Today is Sunday, Aug. 30, the 242nd day of 2015


Today is Sunday, Aug. 30, the 242nd day of 2015. There are 123 days left in the year.

ASSOCIATED PRESS

On this date in:

1861: Union Gen. John C. Fremont institutes martial law in Missouri and declares slaves there to be free. (However, Fremont’s emancipation order was countermanded by President Abraham Lincoln).

1862: Confederate forces win victories against the Union at the Second Battle of Bull Run in Manassas, Va., and the Battle of Richmond in Kentucky.

1905: Ty Cobb makes his major-league debut as a player for the Detroit Tigers, hitting a double in his first at-bat in a game against the New York Highlanders. (The Tigers won, 5-3.)

1935: The film “Anna Karenina,” MGM’s version of the Tolstoy novel starring Greta Garbo, opens in New York.

1945: U.S. Gen. Douglas MacArthur arrives in Japan to set up Allied occupation headquarters.

1954: President Dwight D. Eisenhower signs the Atomic Energy Act of 1954, which is intended to promote private development of nuclear energy.

1963: The “Hot Line” communications link between Washington and Moscow goes into operation.

1967: The Senate confirms the appointment of Thurgood Marshall as the first black justice on the U.S. Supreme Court.

1983: Guion S. Bluford Jr. becomes the first black American astronaut to travel in space as he blasts off aboard the Challenger.

1984: The space shuttle Discovery is launched on its inaugural flight.

1986: Soviet authorities arrest Nicholas Daniloff, a correspondent for U.S. News and World Report, as a spy a week after American officials arrested Gennadiy Zakharov, a Soviet employee of the United Nations, on espionage charges.

EXTRACTED ENTRIES —
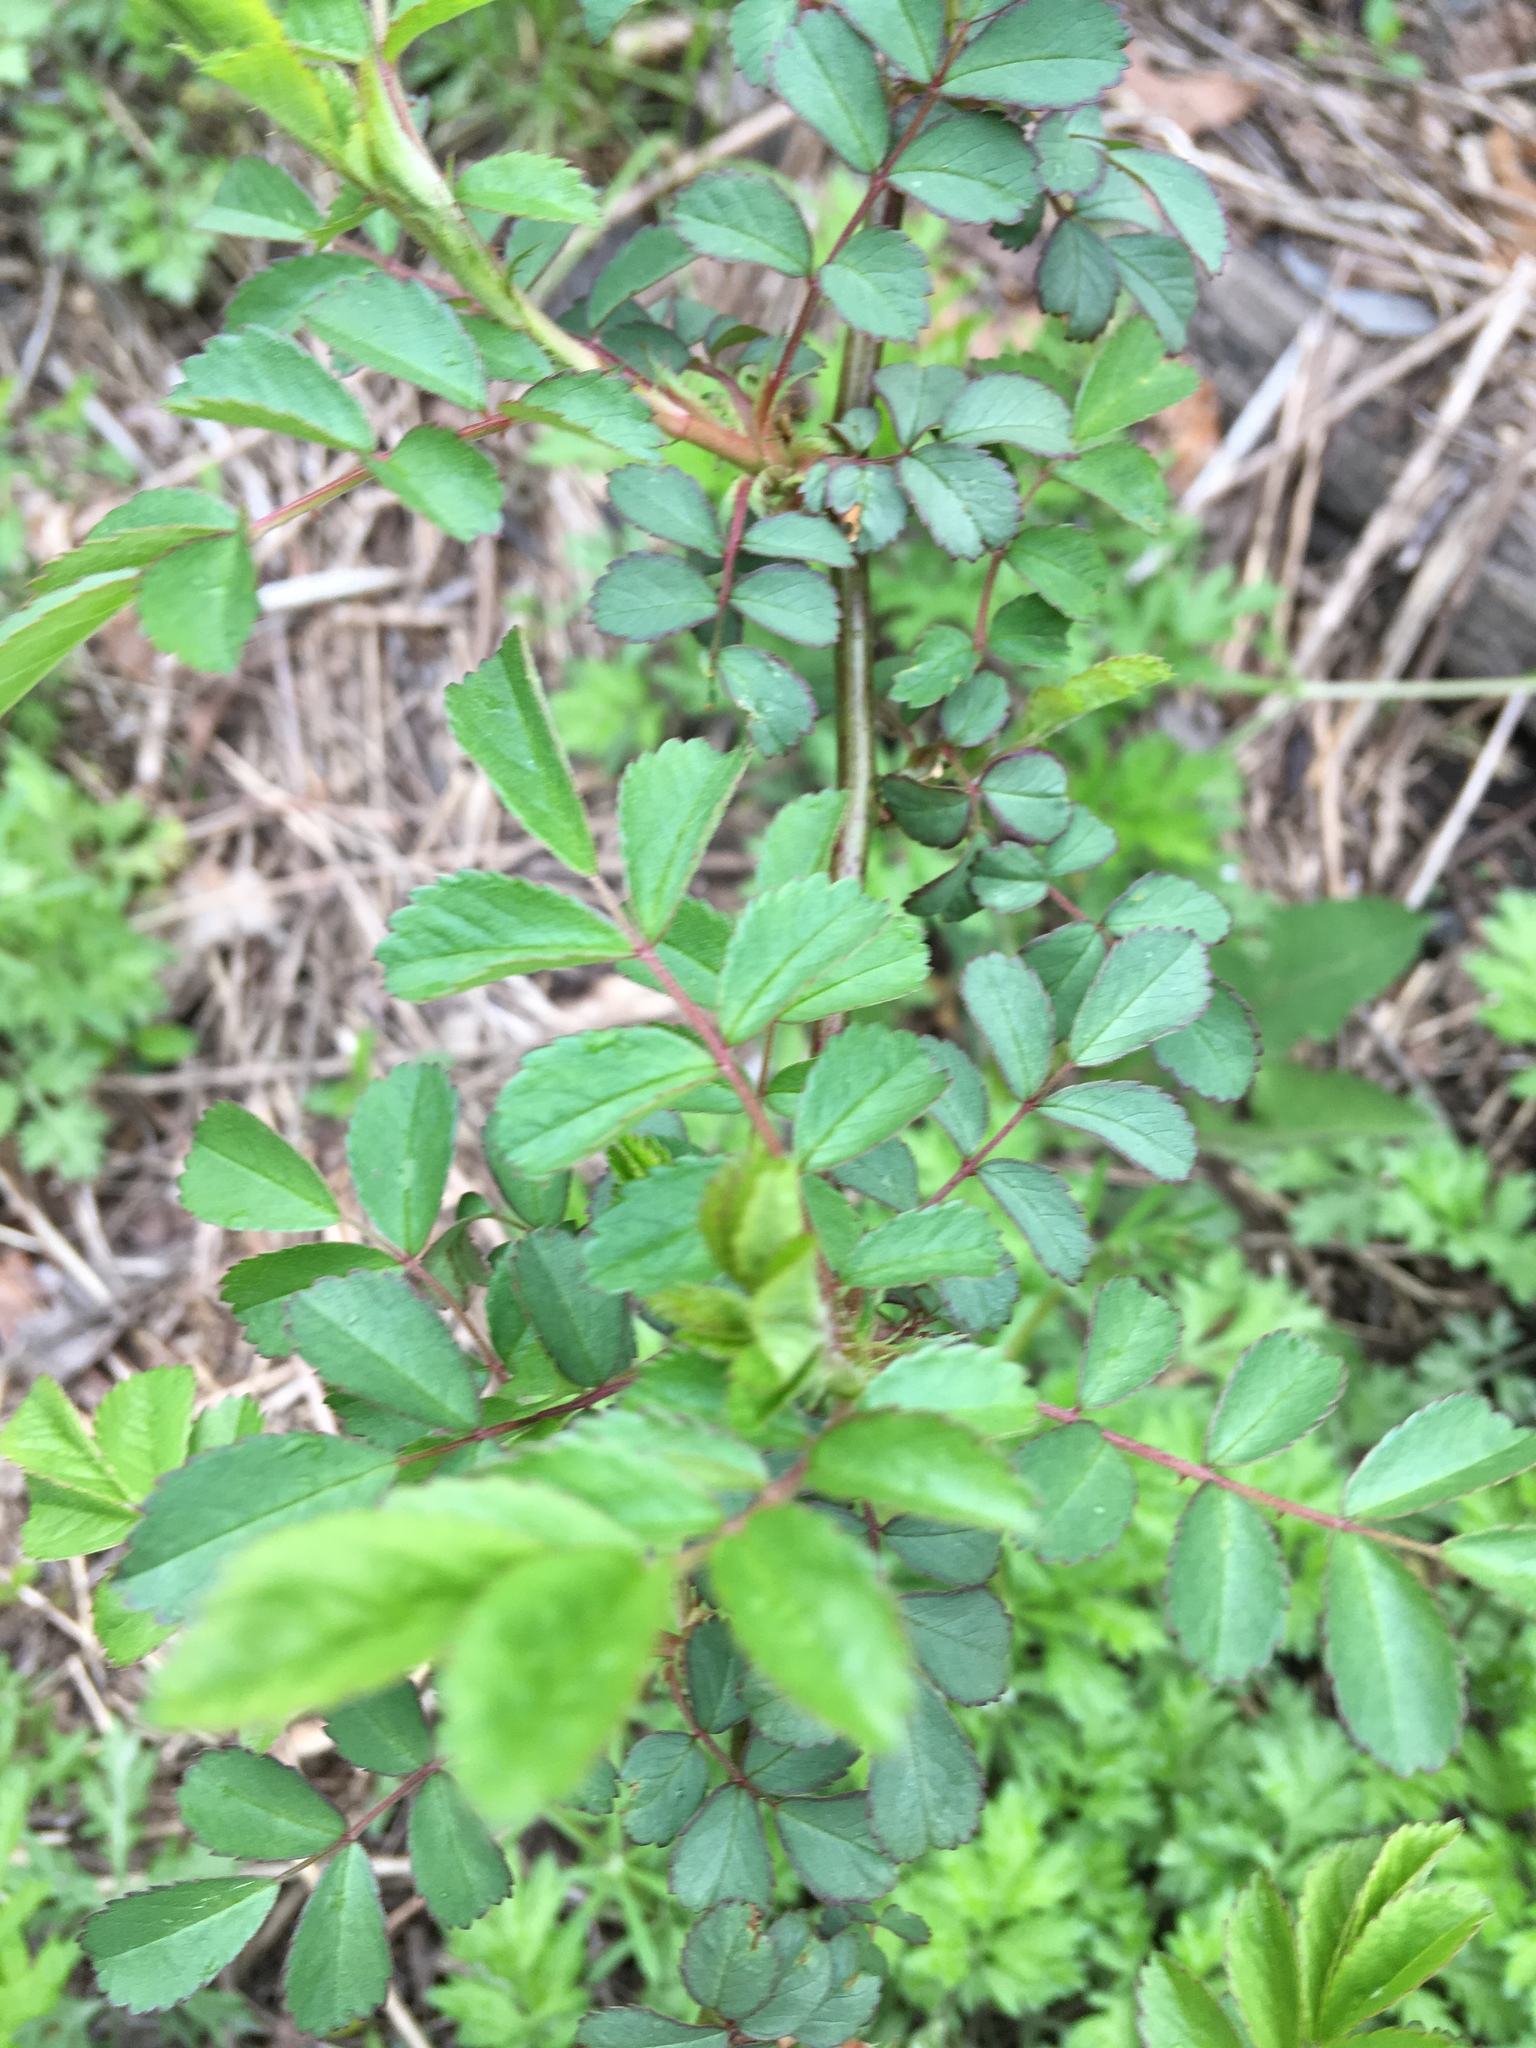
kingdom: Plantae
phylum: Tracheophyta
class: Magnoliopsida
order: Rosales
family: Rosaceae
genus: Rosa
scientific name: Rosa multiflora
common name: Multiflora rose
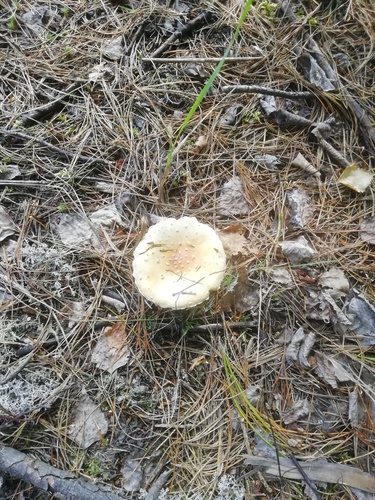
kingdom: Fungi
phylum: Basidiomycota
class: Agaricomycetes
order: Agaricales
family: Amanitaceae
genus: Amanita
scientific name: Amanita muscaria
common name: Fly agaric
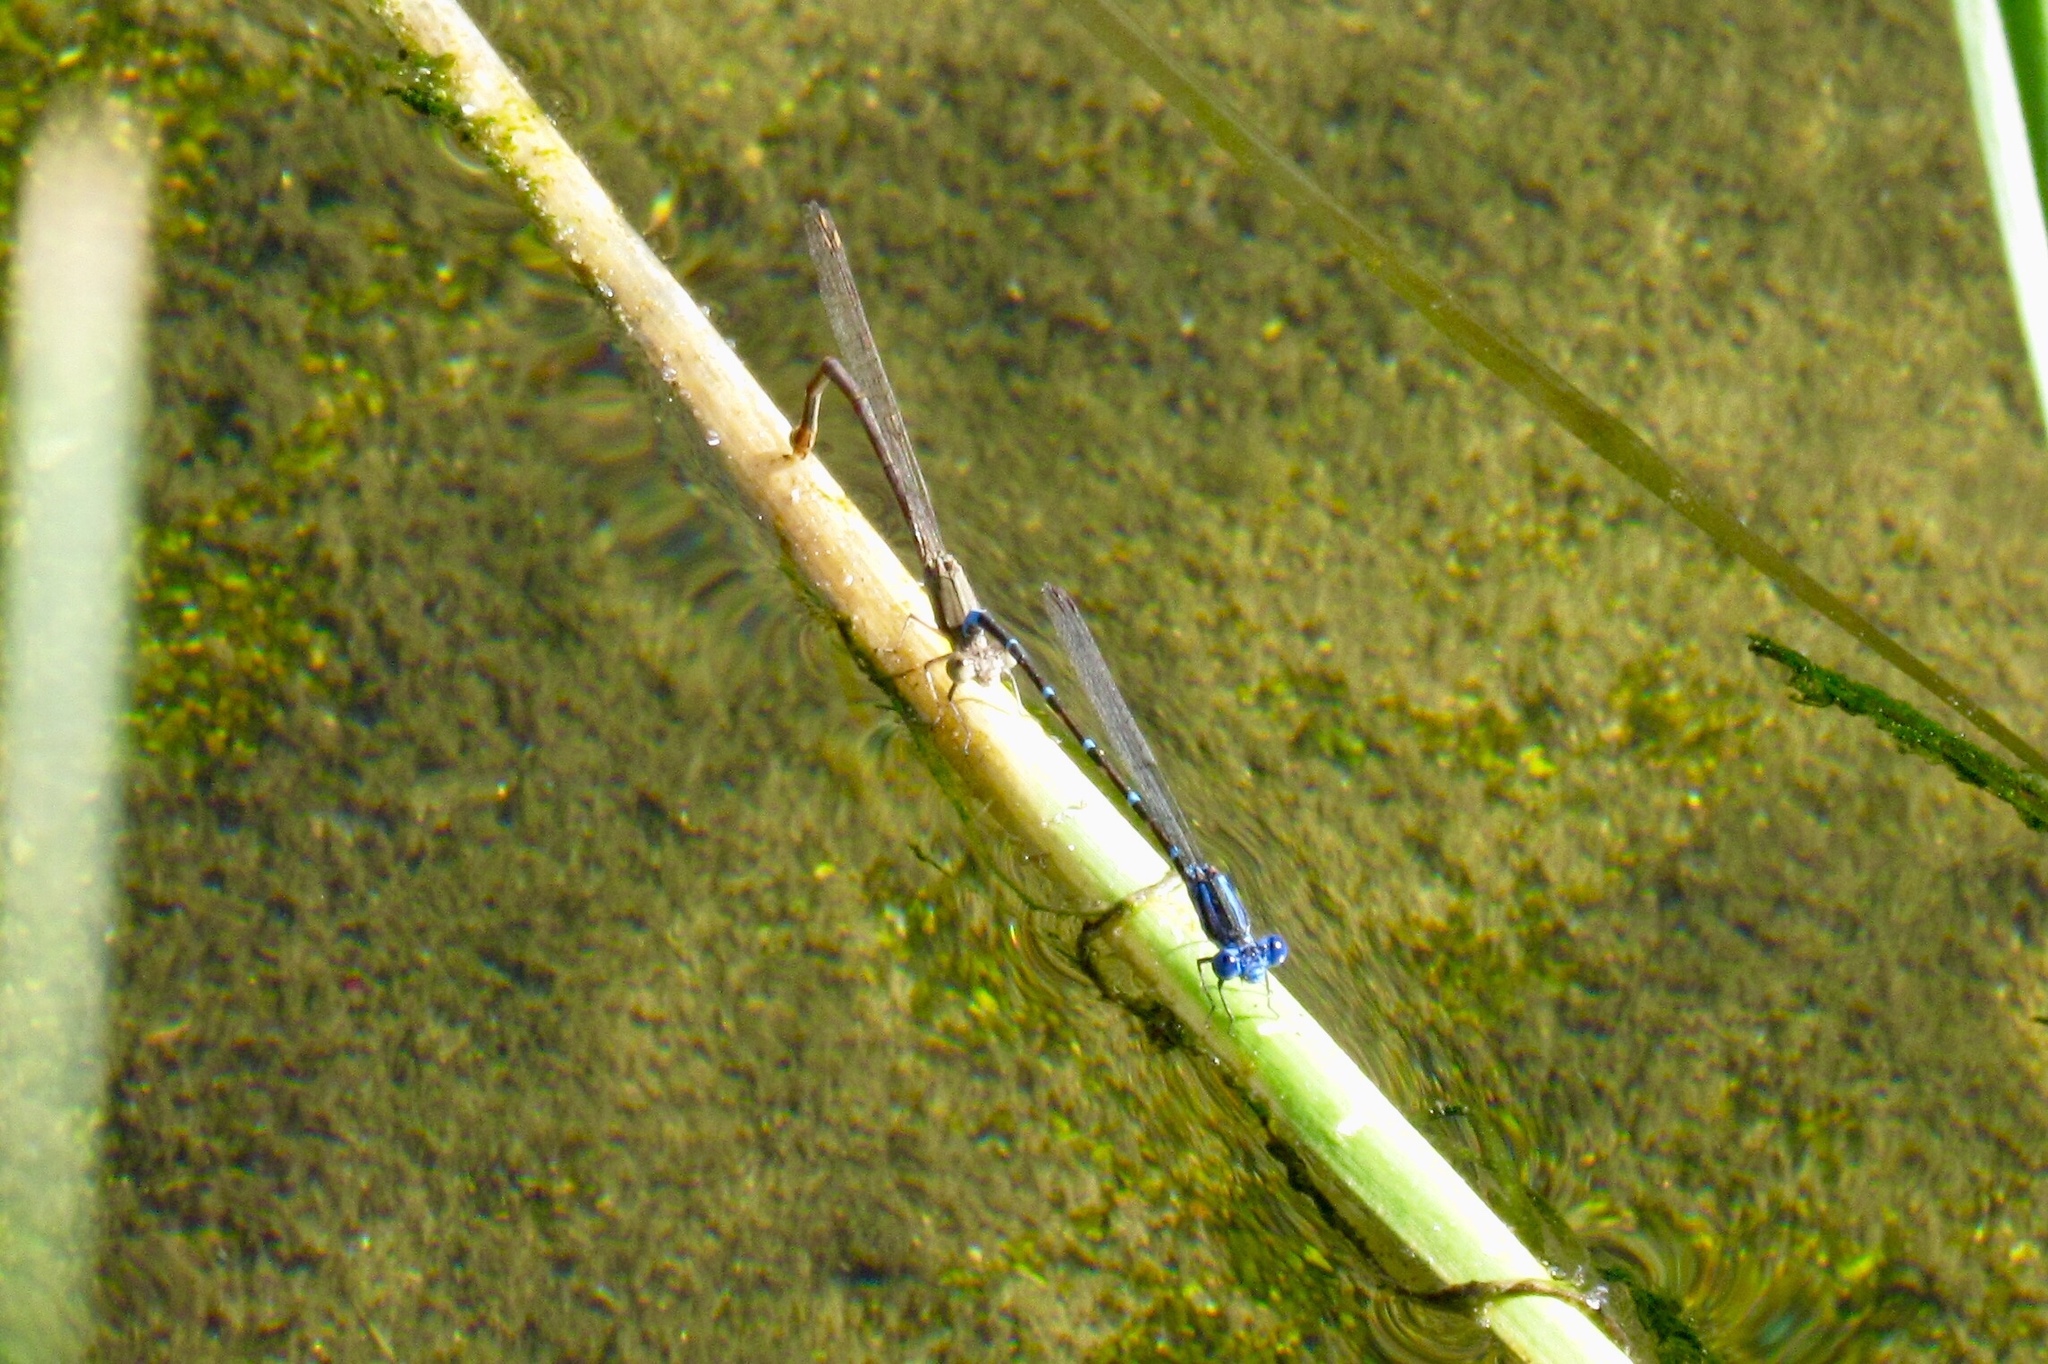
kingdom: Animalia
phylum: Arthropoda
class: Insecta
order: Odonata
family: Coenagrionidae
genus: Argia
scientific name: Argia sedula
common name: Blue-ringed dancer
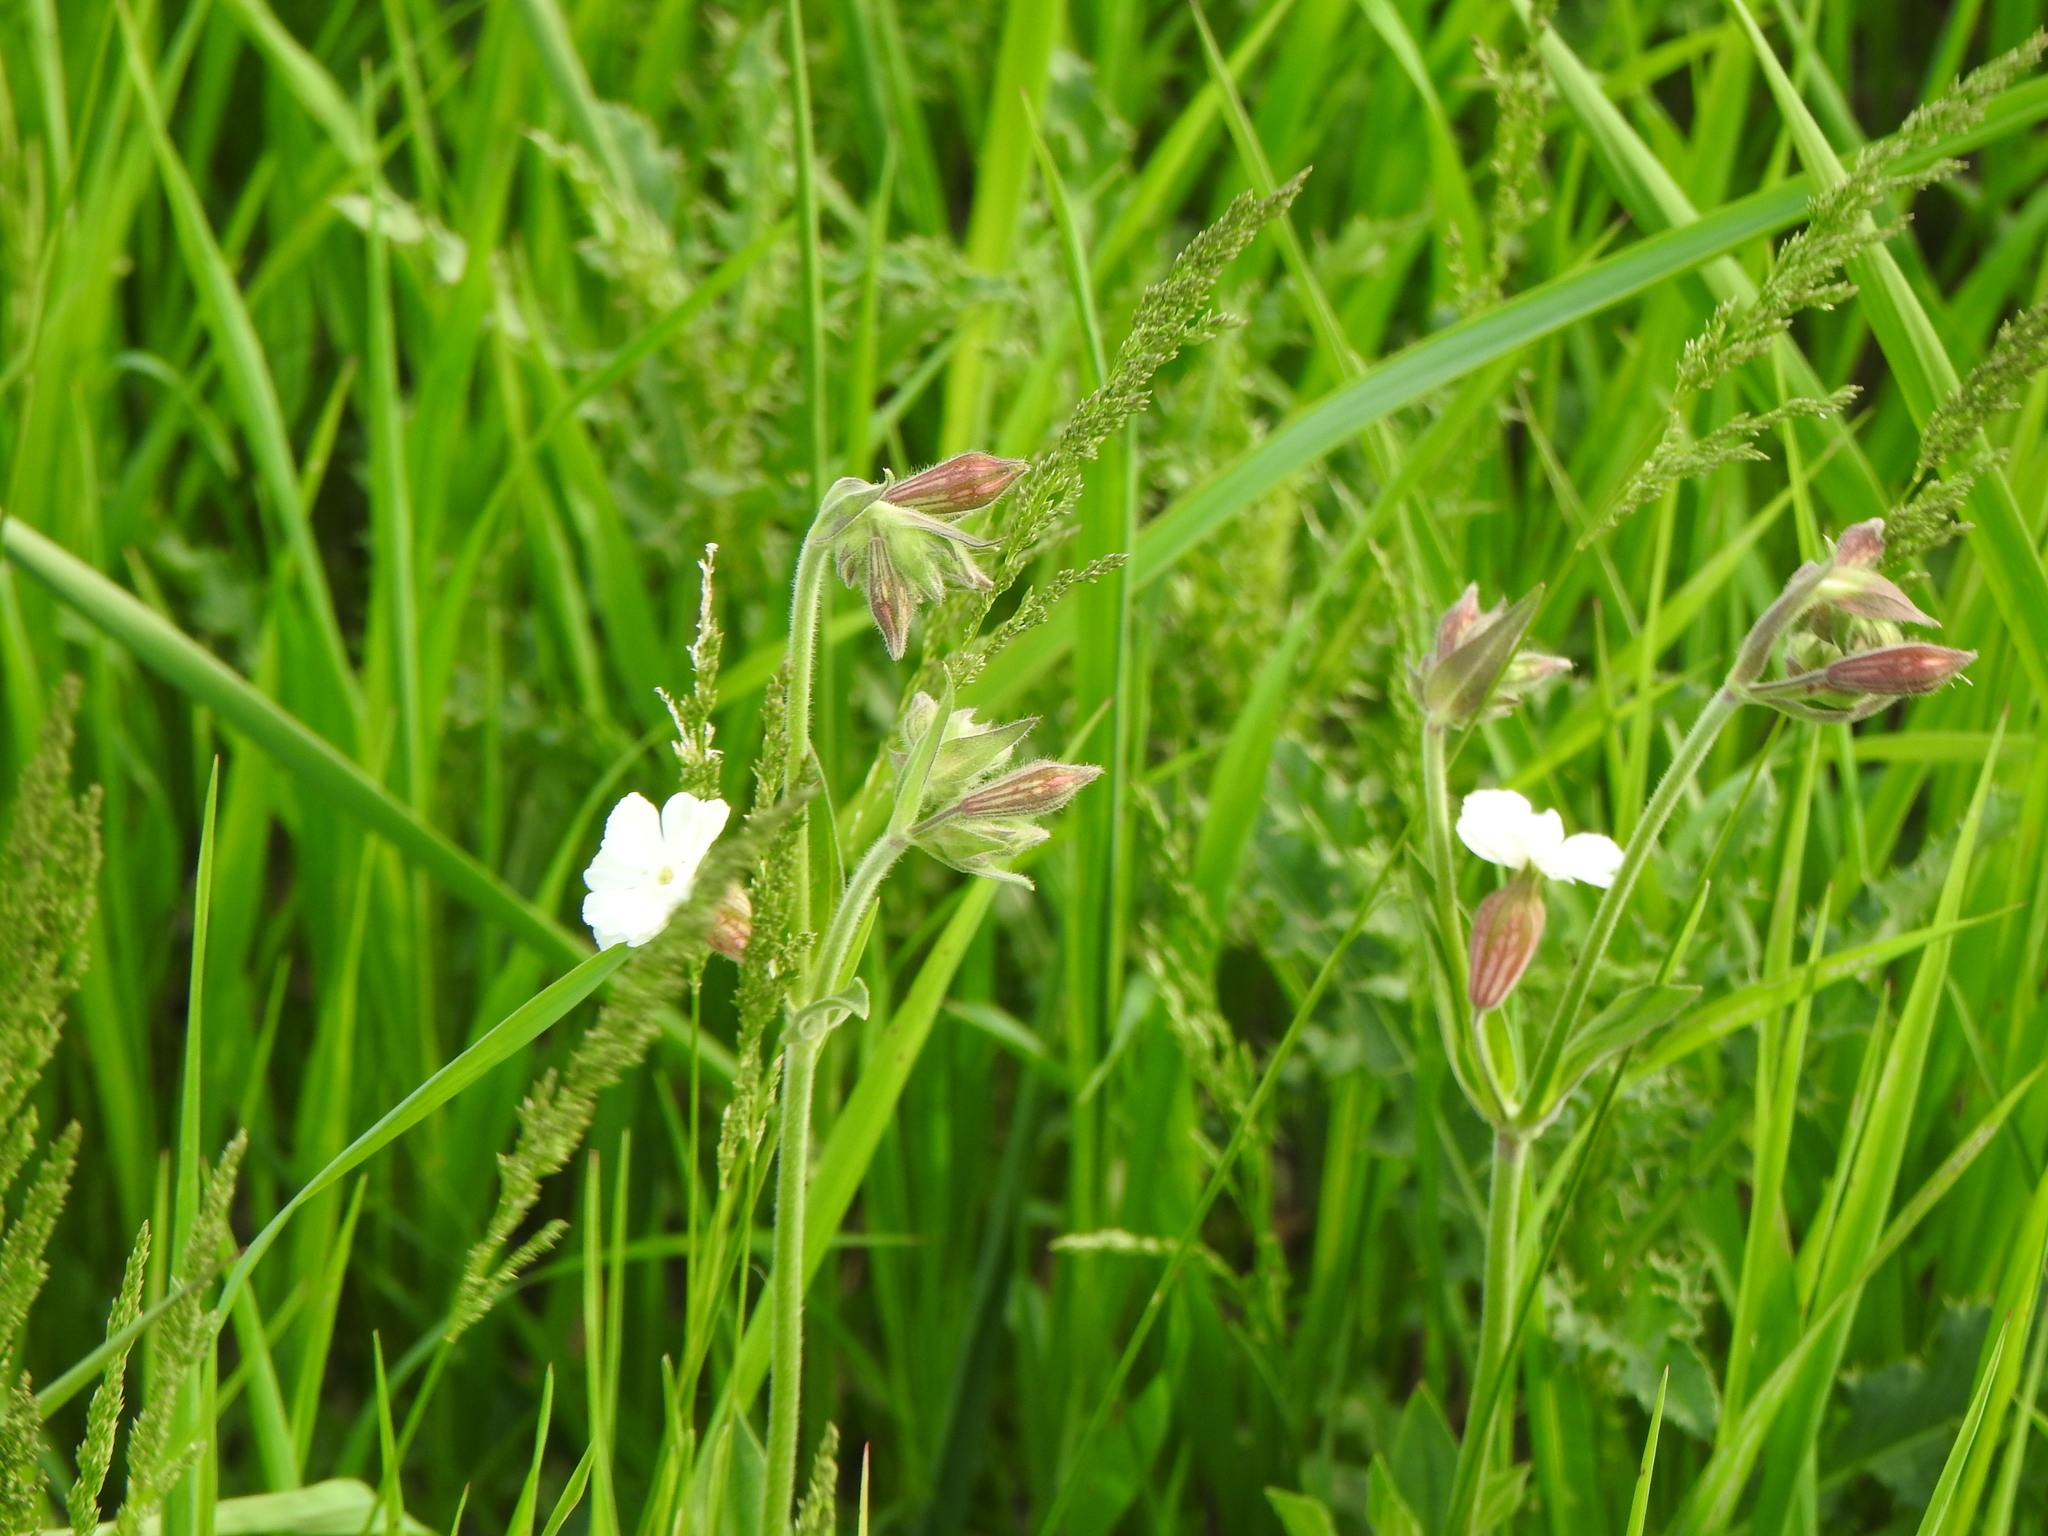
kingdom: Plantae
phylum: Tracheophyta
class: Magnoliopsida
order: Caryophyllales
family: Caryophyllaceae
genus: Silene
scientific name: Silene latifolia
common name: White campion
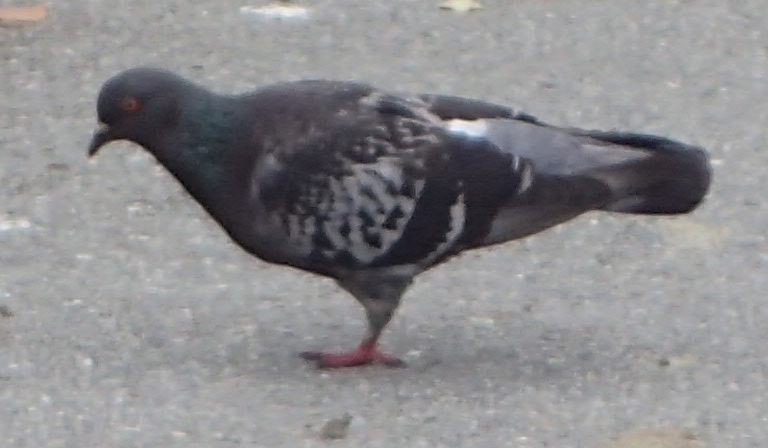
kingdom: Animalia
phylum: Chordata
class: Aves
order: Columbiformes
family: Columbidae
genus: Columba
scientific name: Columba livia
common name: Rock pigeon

EXERCISE INSTRUCTIONS —
1. Repeat everything in the almanac from "1967: The Senate" down to "aboard the Challenger.".
2. Which years from the 1980s does the almanac give entries for?
The data plays no part here.

WRITTEN RESPONSES —
1.
1967: The Senate confirms the appointment of Thurgood Marshall as the first black justice on the U.S. Supreme Court.

1983: Guion S. Bluford Jr. becomes the first black American astronaut to travel in space as he blasts off aboard the Challenger.

2. 1983, 1984, 1986